* EXERCISE DIRECTIONS: Copy the lines below word for word, beginning at the line that contains "What is the total value across all series at May-2023?" and stopping after the final line.

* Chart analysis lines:

======

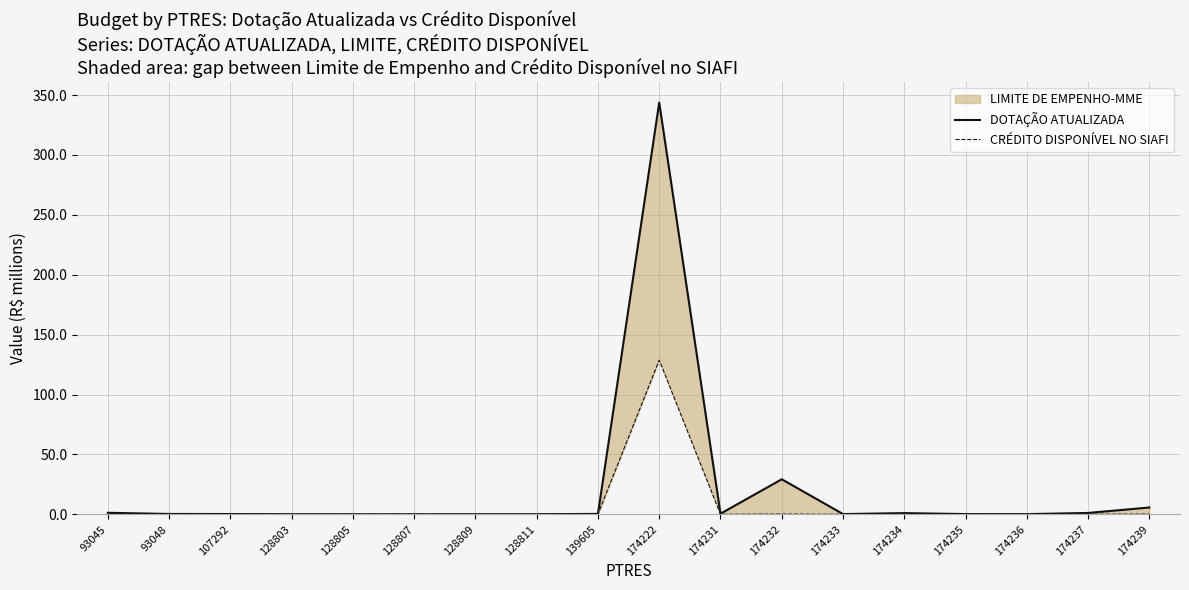

How many interior local valleys does the DOTAÇÃO ATUALIZADA series have?

4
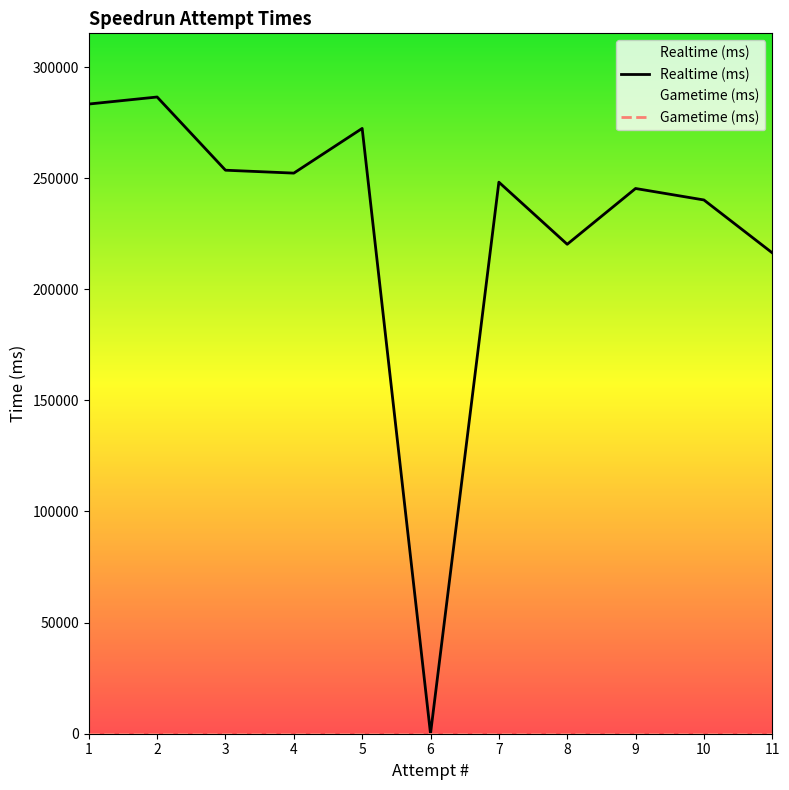

What is the greatest value displayed?

286517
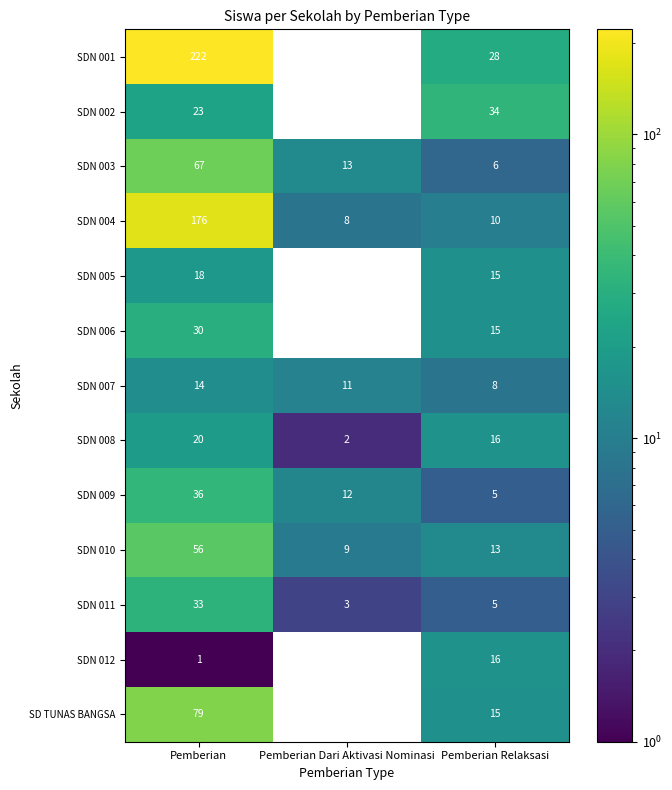

What is the total value across all series at Pemberian?

775.0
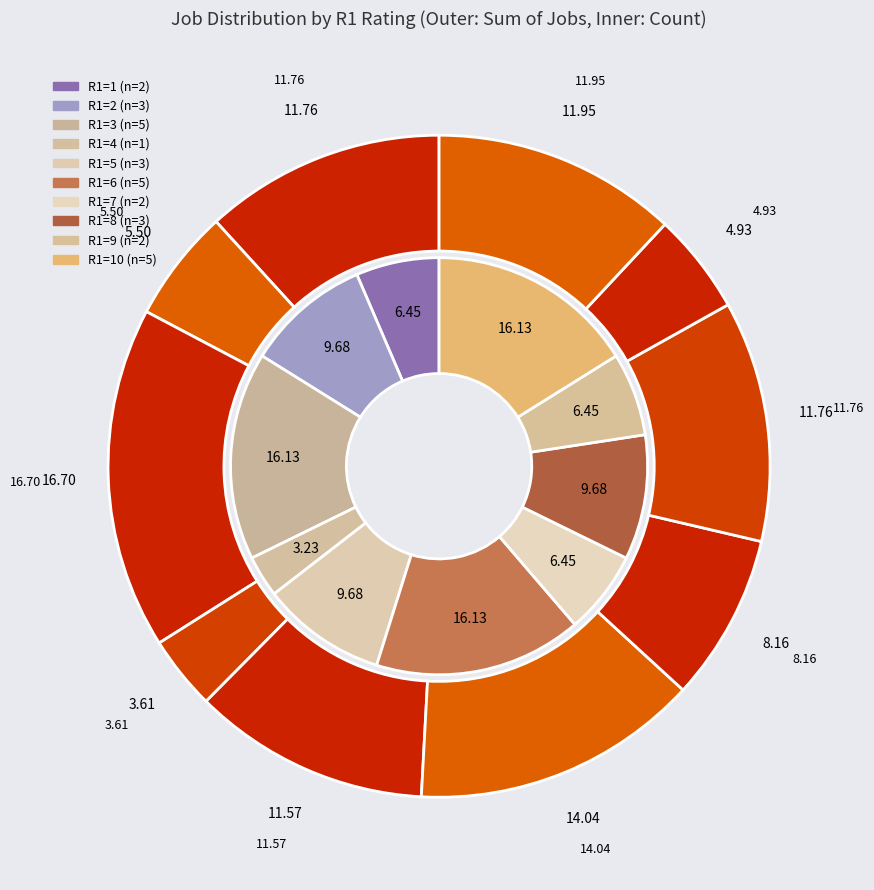

Does any single category account for the majority?

No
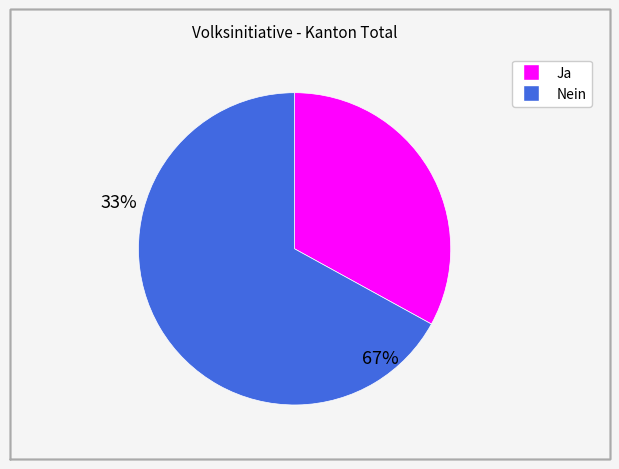

How many slices are in this pie chart?

2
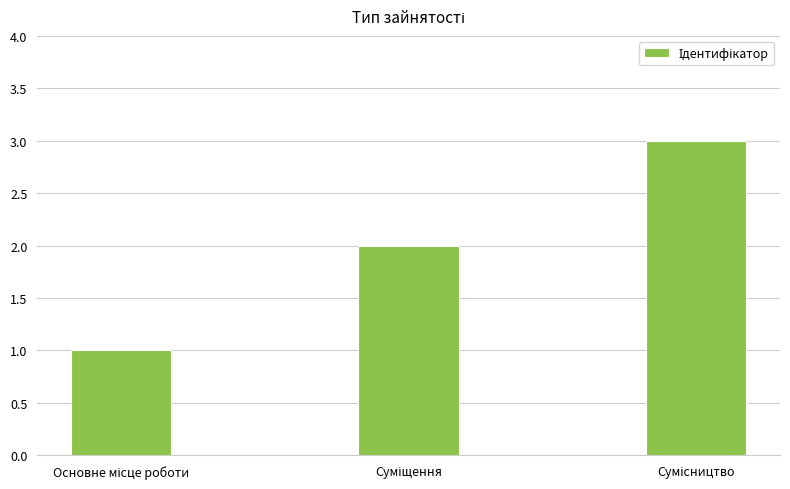

What is the greatest value displayed?

3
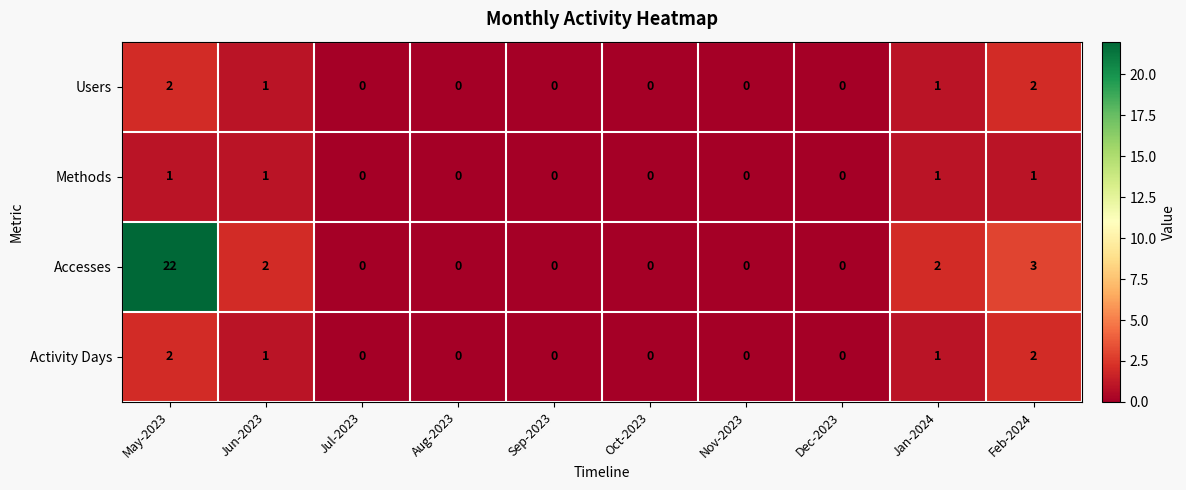

What is the total value across all series at May-2023?

27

======

* SOLUTION:
What is the total value across all series at May-2023?

27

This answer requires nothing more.